Suite à cette décision du Conseil général, il appartenait donc aux secteurs d’élaborer des propositions en fonction de l’effort demandé. Et, en l’absence d’une proposition appropriée d’ici le 30/09/23, le montant risquait d’être déduit de façon linéaire des secteurs pour leur part convenue des soins appropriés : le GBO/Cartel ne pouvait pas prendre ce risque vu qu’alors tous les honoraires de consultation, visites et avis auraient été impactés !

Travaux du GT ad hoc (Appropriate Care)

Le Comité de l’assurance a donc réactivé groupe de travail Appropriate Care et les diverses propositions ont été soumises aux différentes Commissions de conventions et donc, pour ce qui concerne les médecins, à la médico-mut.

Le GBO/Cartel n’avait donc pas d’autre choix que d’essayer de limiter la casse en médecine générale et, surtout, éviter que soient prises en octobre prochain, des économies linéaires sur les tarifs des consultations, visites et avis.

Très vite, une mesure est apparue pour la médecine générale : une diminution de la prestation 101113 (Supplément de permanence porté en compte pour les consultations effectuées entre 18 h et 21 h, réservé aux médecins inscrits auprès d’un service de garde organisé).

La première idée des mutuelles et d’AADM étaient de ramener le tarif de 4,66 € à 4 € (diminution donc de 0,66 €), ce qui était évidemment incohérent et contraire à la philosophie de l’appropriate care. Soit cette prestation est réellement inappropriée (quod non), mais alors il fallait la supprimer tout à fait. Soit elle n’est ‘inappropriée’ que parce qu’elle est attestée bien trop souvent et, de fait, il a été constaté que le nombre de ces prestations attesté en 2022 avait explosé par rapport à 2021. La raison en est que la facturation de ce supplément a été automatisé, surtout dans les logiciels utilisés en Flandre (comme CareConnect) et, dès lors, l’explosion a surtout touché la Flandre qui facture plus de 85% de ces suppléments (tant en montants qu’en nombre de cas), alors que les médecins bruxellois n’en facturent que 2% du total et les Wallons 12,5%…

L’idée était donc de limiter le nombre de ces suppléments par rapport au nombre total des consultations qu’atteste un généraliste, pour éviter l’effet d’aubaine en reculant l’heure des consultations pour pouvoir percevoir un maximum de ces suppléments.

Toutefois une telle mesure est très compliquée à mettre en œuvre sur le plan technique et il a dès lors été décidé de réduire le tarif de ce supplément 101113 de 0,66 € à titre temporaire à partir du 1/10/2023 jusqu’au 31/12/2023.
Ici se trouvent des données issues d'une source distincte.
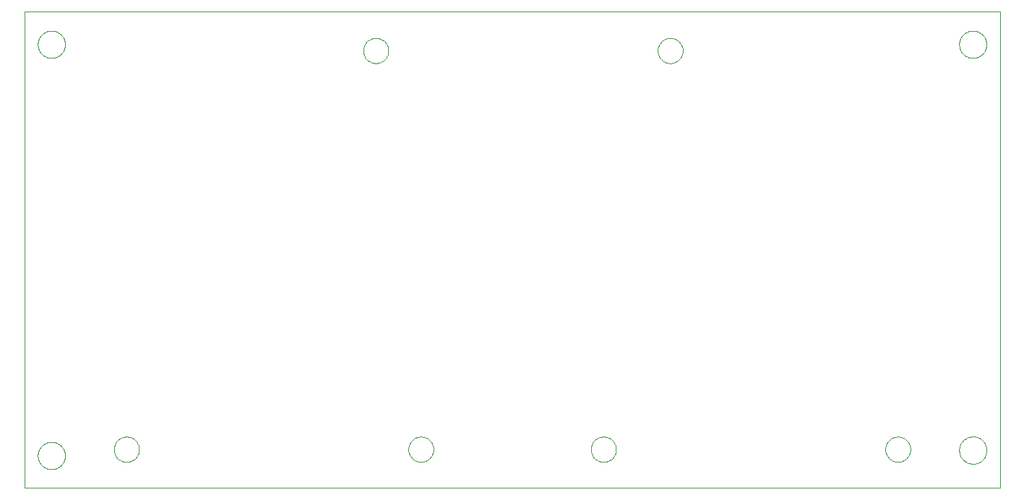
<source format=gm1>
G04 Output by ViewMate Deluxe V11.0.9  PentaLogix LLC*
G04 Tue Nov 11 15:55:57 2014*
%FSLAX33Y33*%
%MOMM*%
%IPPOS*%
%ADD107C,0.0*%

%LPD*%
X0Y0D2*D107*G1X111112Y58738D2*X111117Y58610D1*X111133Y58484*X111158Y58359*X111194Y58237*X111237Y58118*X111290Y58003*X111354Y57892*X111425Y57788*X111506Y57688*X111592Y57594*X111686Y57508*X111788Y57432*X111895Y57363*X112006Y57302*X112123Y57249*X112243Y57208*X112365Y57175*X112492Y57153*X112616Y57140*X112746Y57137*X112873Y57145*X112997Y57163*X113121Y57191*X113243Y57229*X113360Y57274*X113474Y57330*X113584Y57396*X113688Y57470*X113787Y57551*X113878Y57640*X113960Y57737*X114036Y57838*X114104Y57948*X114163Y58059*X114211Y58176*X114252Y58298*X114282Y58423*X114303Y58547*X114313Y58674*X114313Y58801*X114303Y58928*X114282Y59052*X114252Y59177*X114211Y59299*X114163Y59416*X114104Y59527*X114036Y59637*X113960Y59738*X113878Y59835*X113787Y59924*X113688Y60005*X113584Y60079*X113474Y60145*X113360Y60201*X113243Y60246*X113121Y60284*X112997Y60312*X112873Y60330*X112746Y60338*X112616Y60335*X112492Y60322*X112365Y60300*X112243Y60267*X112123Y60226*X112006Y60173*X111895Y60112*X111788Y60043*X111686Y59967*X111592Y59880*X111506Y59787*X111425Y59687*X111354Y59583*X111290Y59472*X111237Y59357*X111194Y59238*X111158Y59116*X111133Y58992*X111117Y58864*X111112Y58738*X3162Y58738D2*X3167Y58610D1*X3183Y58484*X3208Y58359*X3244Y58237*X3287Y58118*X3340Y58003*X3404Y57892*X3475Y57788*X3556Y57688*X3642Y57594*X3736Y57508*X3838Y57432*X3945Y57363*X4056Y57302*X4173Y57249*X4293Y57208*X4415Y57175*X4542Y57153*X4666Y57140*X4796Y57137*X4923Y57145*X5047Y57163*X5171Y57191*X5293Y57229*X5410Y57274*X5524Y57330*X5634Y57396*X5738Y57470*X5837Y57551*X5928Y57640*X6010Y57737*X6086Y57838*X6154Y57948*X6213Y58059*X6261Y58176*X6302Y58298*X6332Y58423*X6353Y58547*X6363Y58674*X6363Y58801*X6353Y58928*X6332Y59052*X6302Y59177*X6261Y59299*X6213Y59416*X6154Y59527*X6086Y59637*X6010Y59738*X5928Y59835*X5837Y59924*X5738Y60005*X5634Y60079*X5524Y60145*X5410Y60201*X5293Y60246*X5171Y60284*X5047Y60312*X4923Y60330*X4796Y60338*X4666Y60335*X4542Y60322*X4415Y60300*X4293Y60267*X4173Y60226*X4056Y60173*X3945Y60112*X3838Y60043*X3736Y59967*X3642Y59880*X3556Y59787*X3475Y59687*X3404Y59583*X3340Y59472*X3287Y59357*X3244Y59238*X3208Y59116*X3183Y58992*X3167Y58864*X3162Y58738*X41288Y58001D2*X41293Y57879D1*X41308Y57760*X41333Y57640*X41366Y57523*X41412Y57409*X41466Y57300*X41526Y57196*X41598Y57097*X41676Y57003*X41763Y56916*X41857Y56838*X41956Y56766*X42060Y56706*X42169Y56652*X42283Y56606*X42400Y56573*X42520Y56548*X42639Y56533*X42761Y56528*X42883Y56533*X43002Y56548*X43122Y56573*X43238Y56606*X43353Y56652*X43462Y56706*X43566Y56766*X43665Y56838*X43759Y56916*X43845Y57003*X43924Y57097*X43995Y57196*X44056Y57300*X44110Y57409*X44155Y57523*X44188Y57640*X44214Y57760*X44229Y57879*X44234Y58001*X44229Y58123*X44214Y58242*X44188Y58362*X44155Y58478*X44110Y58593*X44056Y58702*X43995Y58806*X43924Y58905*X43845Y58999*X43759Y59085*X43665Y59164*X43566Y59235*X43462Y59296*X43353Y59350*X43238Y59395*X43122Y59428*X43002Y59454*X42883Y59469*X42761Y59474*X42639Y59469*X42520Y59454*X42400Y59428*X42283Y59395*X42169Y59350*X42060Y59296*X41956Y59235*X41857Y59164*X41763Y59085*X41676Y58999*X41598Y58905*X41526Y58806*X41466Y58702*X41412Y58593*X41366Y58478*X41333Y58362*X41308Y58242*X41293Y58123*X41288Y58001*X75781Y58001D2*X75786Y57879D1*X75801Y57760*X75827Y57640*X75860Y57523*X75905Y57409*X75959Y57300*X76020Y57196*X76091Y57097*X76170Y57003*X76256Y56916*X76350Y56838*X76449Y56766*X76553Y56706*X76662Y56652*X76777Y56606*X76893Y56573*X77013Y56548*X77132Y56533*X77254Y56528*X77376Y56533*X77495Y56548*X77615Y56573*X77732Y56606*X77846Y56652*X77955Y56706*X78059Y56766*X78158Y56838*X78252Y56916*X78339Y57003*X78417Y57097*X78489Y57196*X78550Y57300*X78603Y57409*X78649Y57523*X78682Y57640*X78707Y57760*X78722Y57879*X78727Y58001*X78722Y58123*X78707Y58242*X78682Y58362*X78649Y58478*X78603Y58593*X78550Y58702*X78489Y58806*X78417Y58905*X78339Y58999*X78252Y59085*X78158Y59164*X78059Y59235*X77955Y59296*X77846Y59350*X77732Y59395*X77615Y59428*X77495Y59454*X77376Y59469*X77254Y59474*X77132Y59469*X77013Y59454*X76893Y59428*X76777Y59395*X76662Y59350*X76553Y59296*X76449Y59235*X76350Y59164*X76256Y59085*X76170Y58999*X76091Y58905*X76020Y58806*X75959Y58702*X75905Y58593*X75860Y58478*X75827Y58362*X75801Y58242*X75786Y58123*X75781Y58001*X111112Y11112D2*X111117Y10986D1*X111133Y10858*X111158Y10734*X111194Y10612*X111237Y10493*X111290Y10378*X111354Y10267*X111425Y10163*X111506Y10063*X111592Y9970*X111686Y9883*X111788Y9807*X111895Y9738*X112006Y9677*X112123Y9624*X112243Y9583*X112365Y9550*X112492Y9528*X112616Y9515*X112746Y9512*X112873Y9520*X112997Y9538*X113121Y9566*X113243Y9604*X113360Y9649*X113474Y9705*X113584Y9771*X113688Y9845*X113787Y9926*X113878Y10015*X113960Y10112*X114036Y10213*X114104Y10323*X114163Y10434*X114211Y10551*X114252Y10673*X114282Y10798*X114303Y10922*X114313Y11049*X114313Y11176*X114303Y11303*X114282Y11427*X114252Y11552*X114211Y11674*X114163Y11791*X114104Y11902*X114036Y12012*X113960Y12113*X113878Y12210*X113787Y12299*X113688Y12380*X113584Y12454*X113474Y12520*X113360Y12576*X113243Y12621*X113121Y12659*X112997Y12687*X112873Y12705*X112746Y12713*X112616Y12710*X112492Y12697*X112365Y12675*X112243Y12642*X112123Y12601*X112006Y12548*X111895Y12487*X111788Y12418*X111686Y12342*X111592Y12256*X111506Y12162*X111425Y12062*X111354Y11958*X111290Y11847*X111237Y11732*X111194Y11613*X111158Y11491*X111133Y11366*X111117Y11240*X111112Y11112*X102451Y11214D2*X102456Y11092D1*X102471Y10973*X102497Y10853*X102530Y10737*X102575Y10622*X102629Y10513*X102690Y10409*X102761Y10310*X102840Y10216*X102926Y10130*X103020Y10051*X103119Y9980*X103223Y9919*X103332Y9865*X103447Y9820*X103563Y9787*X103683Y9761*X103802Y9746*X103924Y9741*X104046Y9746*X104165Y9761*X104285Y9787*X104402Y9820*X104516Y9865*X104625Y9919*X104729Y9980*X104828Y10051*X104922Y10130*X105009Y10216*X105087Y10310*X105159Y10409*X105220Y10513*X105273Y10622*X105319Y10737*X105352Y10853*X105377Y10973*X105392Y11092*X105397Y11214*X105392Y11336*X105377Y11455*X105352Y11575*X105319Y11692*X105273Y11806*X105220Y11915*X105159Y12019*X105087Y12118*X105009Y12212*X104922Y12299*X104828Y12377*X104729Y12449*X104625Y12510*X104516Y12563*X104402Y12609*X104285Y12642*X104165Y12667*X104046Y12682*X103924Y12687*X103802Y12682*X103683Y12667*X103563Y12642*X103447Y12609*X103332Y12563*X103223Y12510*X103119Y12449*X103020Y12377*X102926Y12299*X102840Y12212*X102761Y12118*X102690Y12019*X102629Y11915*X102575Y11806*X102530Y11692*X102497Y11575*X102471Y11455*X102456Y11336*X102451Y11214*X67958Y11214D2*X67963Y11092D1*X67978Y10973*X68003Y10853*X68036Y10737*X68082Y10622*X68136Y10513*X68196Y10409*X68268Y10310*X68346Y10216*X68433Y10130*X68527Y10051*X68626Y9980*X68730Y9919*X68839Y9865*X68953Y9820*X69070Y9787*X69190Y9761*X69309Y9746*X69431Y9741*X69553Y9746*X69672Y9761*X69792Y9787*X69908Y9820*X70023Y9865*X70132Y9919*X70236Y9980*X70335Y10051*X70429Y10130*X70515Y10216*X70594Y10310*X70665Y10409*X70726Y10513*X70780Y10622*X70825Y10737*X70858Y10853*X70884Y10973*X70899Y11092*X70904Y11214*X70899Y11336*X70884Y11455*X70858Y11575*X70825Y11692*X70780Y11806*X70726Y11915*X70665Y12019*X70594Y12118*X70515Y12212*X70429Y12299*X70335Y12377*X70236Y12449*X70132Y12510*X70023Y12563*X69908Y12609*X69792Y12642*X69672Y12667*X69553Y12682*X69431Y12687*X69309Y12682*X69190Y12667*X69070Y12642*X68953Y12609*X68839Y12563*X68730Y12510*X68626Y12449*X68527Y12377*X68433Y12299*X68346Y12212*X68268Y12118*X68196Y12019*X68136Y11915*X68082Y11806*X68036Y11692*X68003Y11575*X67978Y11455*X67963Y11336*X67958Y11214*X46571Y11214D2*X46576Y11092D1*X46591Y10973*X46617Y10853*X46650Y10737*X46695Y10622*X46749Y10513*X46810Y10409*X46881Y10310*X46960Y10216*X47046Y10130*X47140Y10051*X47239Y9980*X47343Y9919*X47452Y9865*X47567Y9820*X47683Y9787*X47803Y9761*X47922Y9746*X48044Y9741*X48166Y9746*X48285Y9761*X48405Y9787*X48522Y9820*X48636Y9865*X48745Y9919*X48849Y9980*X48948Y10051*X49042Y10130*X49129Y10216*X49207Y10310*X49279Y10409*X49340Y10513*X49393Y10622*X49439Y10737*X49472Y10853*X49497Y10973*X49512Y11092*X49517Y11214*X49512Y11336*X49497Y11455*X49472Y11575*X49439Y11692*X49393Y11806*X49340Y11915*X49279Y12019*X49207Y12118*X49129Y12212*X49042Y12299*X48948Y12377*X48849Y12449*X48745Y12510*X48636Y12563*X48522Y12609*X48405Y12642*X48285Y12667*X48166Y12682*X48044Y12687*X47922Y12682*X47803Y12667*X47683Y12642*X47567Y12609*X47452Y12563*X47343Y12510*X47239Y12449*X47140Y12377*X47046Y12299*X46960Y12212*X46881Y12118*X46810Y12019*X46749Y11915*X46695Y11806*X46650Y11692*X46617Y11575*X46591Y11455*X46576Y11336*X46571Y11214*X12078Y11214D2*X12083Y11092D1*X12098Y10973*X12123Y10853*X12156Y10737*X12202Y10622*X12256Y10513*X12316Y10409*X12388Y10310*X12466Y10216*X12553Y10130*X12647Y10051*X12746Y9980*X12850Y9919*X12959Y9865*X13073Y9820*X13190Y9787*X13310Y9761*X13429Y9746*X13551Y9741*X13673Y9746*X13792Y9761*X13912Y9787*X14028Y9820*X14143Y9865*X14252Y9919*X14356Y9980*X14455Y10051*X14549Y10130*X14635Y10216*X14714Y10310*X14785Y10409*X14846Y10513*X14900Y10622*X14945Y10737*X14978Y10853*X15004Y10973*X15019Y11092*X15024Y11214*X15019Y11336*X15004Y11455*X14978Y11575*X14945Y11692*X14900Y11806*X14846Y11915*X14785Y12019*X14714Y12118*X14635Y12212*X14549Y12299*X14455Y12377*X14356Y12449*X14252Y12510*X14143Y12563*X14028Y12609*X13912Y12642*X13792Y12667*X13673Y12682*X13551Y12687*X13429Y12682*X13310Y12667*X13190Y12642*X13073Y12609*X12959Y12563*X12850Y12510*X12746Y12449*X12647Y12377*X12553Y12299*X12466Y12212*X12388Y12118*X12316Y12019*X12256Y11915*X12202Y11806*X12156Y11692*X12123Y11575*X12098Y11455*X12083Y11336*X12078Y11214*X3162Y10478D2*X3167Y10350D1*X3183Y10224*X3208Y10099*X3244Y9977*X3287Y9858*X3340Y9743*X3404Y9632*X3475Y9528*X3556Y9428*X3642Y9334*X3736Y9248*X3838Y9172*X3945Y9103*X4056Y9042*X4173Y8989*X4293Y8948*X4415Y8915*X4542Y8893*X4666Y8880*X4796Y8877*X4923Y8885*X5047Y8903*X5171Y8931*X5293Y8969*X5410Y9014*X5524Y9070*X5634Y9136*X5738Y9210*X5837Y9291*X5928Y9380*X6010Y9477*X6086Y9578*X6154Y9688*X6213Y9799*X6261Y9916*X6302Y10038*X6332Y10163*X6353Y10287*X6363Y10414*X6363Y10541*X6353Y10668*X6332Y10792*X6302Y10917*X6261Y11039*X6213Y11156*X6154Y11267*X6086Y11377*X6010Y11478*X5928Y11575*X5837Y11664*X5738Y11745*X5634Y11819*X5524Y11885*X5410Y11941*X5293Y11986*X5171Y12024*X5047Y12052*X4923Y12070*X4796Y12078*X4666Y12075*X4542Y12062*X4415Y12040*X4293Y12007*X4173Y11966*X4056Y11913*X3945Y11852*X3838Y11783*X3736Y11707*X3642Y11620*X3556Y11527*X3475Y11427*X3404Y11323*X3340Y11212*X3287Y11097*X3244Y10978*X3208Y10856*X3183Y10732*X3167Y10604*X3162Y10478*X1588Y6668D2*X115888Y6668D1*X115888Y62548*X1588Y62548*X1588Y6668*X0Y0D2*M02*
</source>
Ensuite, le tarif sera reporté de 0,33 € et il devrait alors être mis en place un système qui s’attaque à l’utilisation abusive de ce code, par exemple en fixant un pourcentage maximum pour l’utilisation du code 101113 sur le nombre total de consultations.

A noter que sur la table, il y avait d’autres idées saugrenues, comme celle de toucher à la prime de pratique : le GBO/Cartel s’y est évidemment fortement opposé et cette proposition n’a pas été retenue.

Conclusion

Sur le bien-fondé de réduire des dépenses inappropriées, le GBO/Cartel ne peut être que d’accord. Mais la manière de procéder est elle-même inappropriée.

Heureusement, grâce aux efforts du GBO/Cartel, la médecine générale s’en sort bien dans cet exercice périlleux puisqu’elle ne contribue qu’à raison de 9,14% de l’ensemble des mesures proposées par la médico-mut.

Tout cela sera approuvé définitivement par le Conseil général de ce lundi 3 juillet.